The Bitcoin backbone (BB) analysis shows that the common prefix property hold when f = 1 (complete desynchronicity) assuming the adversary controls less than about 29% of the hashing power if there is a deterministic tie-breaking rule, such as the one proposed by DECOR+. This means that RSK blockchain with a 10 seconds average block interval is not susceptible to a common-prefix attack.

The chain-quality property is generally attacked by the following selfish-mining attack described in BB paper: Initially, the adversary works on the same chain as every honest party. However, whenever it finds a solution it keeps it private and keeps on extending a private chain. Whenever an honest party finds a solution, the (rushing) adversary releases one block from the private chain; if the private chain is depleted the adversary returns to the public chain. This maximizes the adversarial blocks in the blockchain. This attack is fully irrational and aims to prevent honest miners from adding transactions to the ledger, opposed to the selfish-mining attack of Eyal/Gun Sirer. However, this attack is also based on the fact that rushing has a benefit and the miners will chose the adversary blocks because of blockchain uses the first seen rule as tie-breaking. In RSK, because of DECOR+ selection rule, the attacker can generally force the network to accept his blocks spending a higher amount in transaction fees. Therefore it seems that the in RSK chain-quality attack is stronger at the expense of higher cost to the attacker. If he can spend epsilon additional fees than the honest blocks, he can control the tie-breaking rule. One solution is to use a lexicographic tie-breaking rule except when one block has more than double the fees of the other, in that case the block with higher fees is chosen. This ensures that most of the time there is a conflict miners will not be earning as much as they could. However, because the synthetic block fees will be only a small percentage of the block real fees, they won’t be losing more than, say, 10% of the fees. However, if a block is mined with uncommon high fees (such as 10 times more), the the fee-rule prevails, so there is no incentive to choose another.
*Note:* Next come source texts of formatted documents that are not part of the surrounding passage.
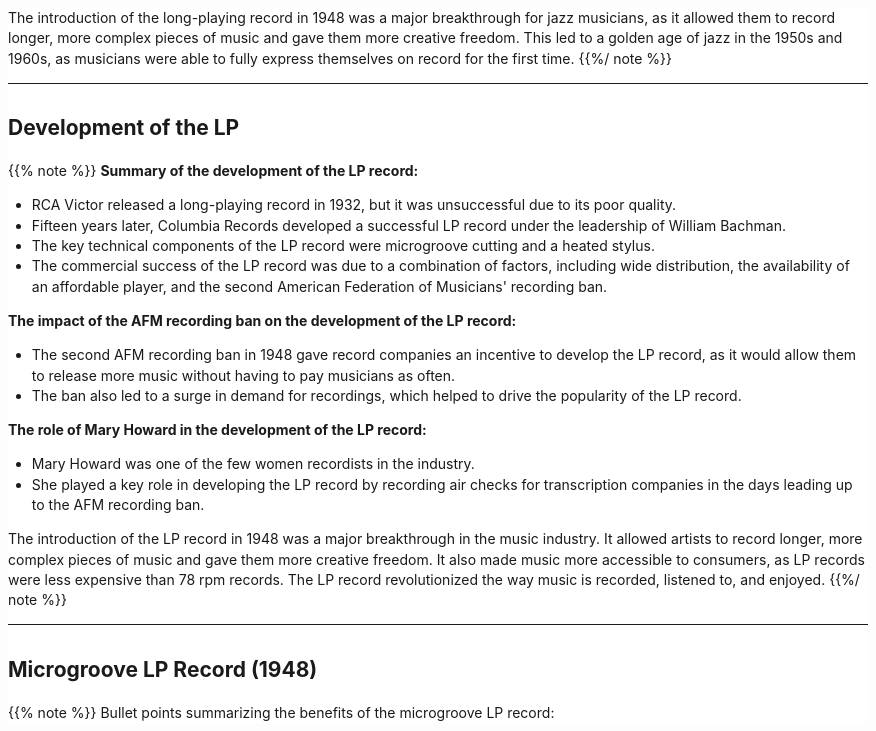 The introduction of the long-playing record in 1948 was a major breakthrough for jazz musicians, as it allowed them to record longer, more complex pieces of music and gave them more creative freedom. This led to a golden age of jazz in the 1950s and 1960s, as musicians were able to fully express themselves on record for the first time.
{{%/ note %}}

---

## Development of the LP

<iframe width="560" height="315" src="https://www.youtube.com/embed/kymEcF2dxKk?si=ejhYswMqoByRSSoj" title="YouTube video player" frameborder="0" allow="accelerometer; autoplay; clipboard-write; encrypted-media; gyroscope; picture-in-picture; web-share" allowfullscreen></iframe>

{{% note %}}
**Summary of the development of the LP record:**

* RCA Victor released a long-playing record in 1932, but it was unsuccessful due to its poor quality.
* Fifteen years later, Columbia Records developed a successful LP record under the leadership of William Bachman.
* The key technical components of the LP record were microgroove cutting and a heated stylus.
* The commercial success of the LP record was due to a combination of factors, including wide distribution, the availability of an affordable player, and the second American Federation of Musicians' recording ban.

**The impact of the AFM recording ban on the development of the LP record:**

* The second AFM recording ban in 1948 gave record companies an incentive to develop the LP record, as it would allow them to release more music without having to pay musicians as often.
* The ban also led to a surge in demand for recordings, which helped to drive the popularity of the LP record.

**The role of Mary Howard in the development of the LP record:**

* Mary Howard was one of the few women recordists in the industry.
* She played a key role in developing the LP record by recording air checks for transcription companies in the days leading up to the AFM recording ban.

The introduction of the LP record in 1948 was a major breakthrough in the music industry. It allowed artists to record longer, more complex pieces of music and gave them more creative freedom. It also made music more accessible to consumers, as LP records were less expensive than 78 rpm records. The LP record revolutionized the way music is recorded, listened to, and enjoyed.
{{%/ note %}}

---

## Microgroove LP Record (1948)

<iframe width="560" height="315" src="https://www.youtube.com/embed/BuyNKiLeu54?si=SvMTG0YnmAVoI5X7" title="YouTube video player" frameborder="0" allow="accelerometer; autoplay; clipboard-write; encrypted-media; gyroscope; picture-in-picture; web-share" allowfullscreen></iframe>

{{% note %}}
Bullet points summarizing the benefits of the microgroove LP record:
Now the attacker has to double the average fees to be chosen. For each of his blocks, on average he pays approximate the double than what he collects, but as his blocks always have uncles, he collects even half of that, so he’s throwing away approximately ¾ of the average block fees (not counting the fees that comes back in term of synthetic subsidy).
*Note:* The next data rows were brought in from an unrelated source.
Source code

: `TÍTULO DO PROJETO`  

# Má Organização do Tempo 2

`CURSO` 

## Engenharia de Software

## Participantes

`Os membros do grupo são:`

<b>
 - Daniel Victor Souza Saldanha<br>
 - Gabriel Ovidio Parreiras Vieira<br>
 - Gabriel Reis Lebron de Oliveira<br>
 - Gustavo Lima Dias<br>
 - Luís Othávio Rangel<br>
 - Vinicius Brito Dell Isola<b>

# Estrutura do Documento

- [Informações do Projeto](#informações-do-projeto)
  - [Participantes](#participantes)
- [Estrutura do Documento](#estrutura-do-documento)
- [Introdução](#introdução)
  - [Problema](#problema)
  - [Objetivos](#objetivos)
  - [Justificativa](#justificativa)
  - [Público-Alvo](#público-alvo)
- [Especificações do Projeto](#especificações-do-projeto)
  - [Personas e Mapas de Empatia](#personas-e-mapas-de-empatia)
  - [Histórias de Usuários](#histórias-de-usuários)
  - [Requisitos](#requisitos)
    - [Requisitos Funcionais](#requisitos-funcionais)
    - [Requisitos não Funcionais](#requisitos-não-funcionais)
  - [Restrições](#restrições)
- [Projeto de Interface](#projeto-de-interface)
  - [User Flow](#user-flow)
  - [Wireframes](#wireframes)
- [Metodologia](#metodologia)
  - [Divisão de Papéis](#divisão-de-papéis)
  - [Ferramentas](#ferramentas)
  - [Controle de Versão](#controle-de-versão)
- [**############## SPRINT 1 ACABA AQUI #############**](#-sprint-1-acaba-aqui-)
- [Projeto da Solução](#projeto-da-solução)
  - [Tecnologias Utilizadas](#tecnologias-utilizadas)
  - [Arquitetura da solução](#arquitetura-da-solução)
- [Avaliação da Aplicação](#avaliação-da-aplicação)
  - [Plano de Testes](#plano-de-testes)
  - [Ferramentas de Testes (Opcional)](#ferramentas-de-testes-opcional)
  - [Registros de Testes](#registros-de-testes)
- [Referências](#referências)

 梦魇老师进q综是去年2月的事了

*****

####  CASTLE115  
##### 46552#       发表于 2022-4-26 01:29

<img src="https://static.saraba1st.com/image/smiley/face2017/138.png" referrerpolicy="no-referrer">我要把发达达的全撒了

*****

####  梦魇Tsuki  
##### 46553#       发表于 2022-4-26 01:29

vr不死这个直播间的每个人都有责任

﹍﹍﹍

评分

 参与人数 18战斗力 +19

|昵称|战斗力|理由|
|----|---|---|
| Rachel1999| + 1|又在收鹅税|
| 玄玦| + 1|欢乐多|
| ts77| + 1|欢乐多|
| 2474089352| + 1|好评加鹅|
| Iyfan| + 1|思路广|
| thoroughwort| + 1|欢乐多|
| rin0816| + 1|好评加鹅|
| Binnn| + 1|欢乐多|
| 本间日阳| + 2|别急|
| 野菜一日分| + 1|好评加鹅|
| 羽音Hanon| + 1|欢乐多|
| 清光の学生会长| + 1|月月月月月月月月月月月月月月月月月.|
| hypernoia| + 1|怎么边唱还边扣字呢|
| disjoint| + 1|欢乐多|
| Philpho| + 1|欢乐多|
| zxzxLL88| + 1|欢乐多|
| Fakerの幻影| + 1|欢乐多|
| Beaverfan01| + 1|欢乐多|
Another attack to chain-quality would be if the attacker always tries to extend a competing chain instead of the preferred one. If there is no competing fork, he creates one. All these attacks increase the power of the attacker as the fraction of the attacker hash rate approaches 50%.
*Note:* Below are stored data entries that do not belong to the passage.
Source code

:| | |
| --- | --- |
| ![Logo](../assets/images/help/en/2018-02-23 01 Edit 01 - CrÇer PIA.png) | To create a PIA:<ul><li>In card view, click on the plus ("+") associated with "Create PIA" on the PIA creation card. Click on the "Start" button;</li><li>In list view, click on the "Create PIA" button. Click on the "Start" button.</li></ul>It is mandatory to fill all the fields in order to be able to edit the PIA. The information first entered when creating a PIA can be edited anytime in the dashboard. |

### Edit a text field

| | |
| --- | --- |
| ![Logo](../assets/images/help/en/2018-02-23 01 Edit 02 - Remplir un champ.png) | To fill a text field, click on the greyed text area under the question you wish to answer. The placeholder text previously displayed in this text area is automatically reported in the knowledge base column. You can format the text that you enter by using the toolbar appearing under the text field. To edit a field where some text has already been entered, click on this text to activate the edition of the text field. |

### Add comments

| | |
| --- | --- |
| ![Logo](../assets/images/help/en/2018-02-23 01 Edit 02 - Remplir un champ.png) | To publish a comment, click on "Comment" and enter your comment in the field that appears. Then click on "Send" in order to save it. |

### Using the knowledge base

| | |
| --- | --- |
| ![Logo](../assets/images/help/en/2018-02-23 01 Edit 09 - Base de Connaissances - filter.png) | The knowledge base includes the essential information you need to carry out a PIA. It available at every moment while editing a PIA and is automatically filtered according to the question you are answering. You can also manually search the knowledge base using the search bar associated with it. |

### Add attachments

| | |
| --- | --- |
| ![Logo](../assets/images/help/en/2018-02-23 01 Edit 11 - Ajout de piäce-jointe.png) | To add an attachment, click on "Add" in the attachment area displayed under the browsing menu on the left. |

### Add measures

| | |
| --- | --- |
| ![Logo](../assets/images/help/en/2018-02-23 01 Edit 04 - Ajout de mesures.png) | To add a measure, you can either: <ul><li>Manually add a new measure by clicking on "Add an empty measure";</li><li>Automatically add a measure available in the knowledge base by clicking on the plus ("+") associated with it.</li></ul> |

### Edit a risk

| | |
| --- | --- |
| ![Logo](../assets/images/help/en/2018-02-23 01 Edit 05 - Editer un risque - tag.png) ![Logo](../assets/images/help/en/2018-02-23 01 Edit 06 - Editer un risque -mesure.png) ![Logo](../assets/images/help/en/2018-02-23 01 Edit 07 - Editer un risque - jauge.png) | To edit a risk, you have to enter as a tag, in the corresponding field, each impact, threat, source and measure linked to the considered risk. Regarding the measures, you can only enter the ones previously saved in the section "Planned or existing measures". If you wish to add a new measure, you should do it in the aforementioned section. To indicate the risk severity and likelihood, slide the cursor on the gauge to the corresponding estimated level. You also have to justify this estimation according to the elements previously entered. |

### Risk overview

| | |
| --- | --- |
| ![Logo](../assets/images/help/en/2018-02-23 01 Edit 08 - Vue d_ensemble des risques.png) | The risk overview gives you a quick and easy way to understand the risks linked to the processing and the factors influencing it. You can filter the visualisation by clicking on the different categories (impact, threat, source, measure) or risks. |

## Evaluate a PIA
Another way to prevent chain-quality attack is by forcing miners to include transactions by making the transaction pool on-chain, and accepting all transactions from uncle blocks to the pool. For instance, one can split transaction processing in transaction publication and transaction execution. Publication only implies that nodes can refer to the published transaction by its hash. This requires, however, that the full contents of uncle blocks are included in each block.

It would be interesting to be able to prove a transaction is not a double-spend, without showing it in full, so only the transactions in uncles that are not in the main chain are included to the on-chain memory pool. One way to achieve this is by including in the block header a new field Spends, which is a hash of p(i)=Hash(source-account(i),nonce(i)) for all transactions i. Therefore the uncle only has to include Spend, and all the transactions in Spend which are not double-spends. Those transactions can be referred in future blocks by transaction id, without the need to be fully specified. There are many additional problems, such as how to limit the amount of elements in Spend, to prevent denial of service attacks.

New opcodes

BLOCKINFO

UNCLECOUNT

UNCLEINFO

Samples

Discarded

  • The full block reward of a conflicting block must pay a forward pressure fee. This is variable and depends a difficulty adjustments occurring before the coinbase matures. If not such event occurs, this fee set to zero (more on this later). The forward pressure fee is burned.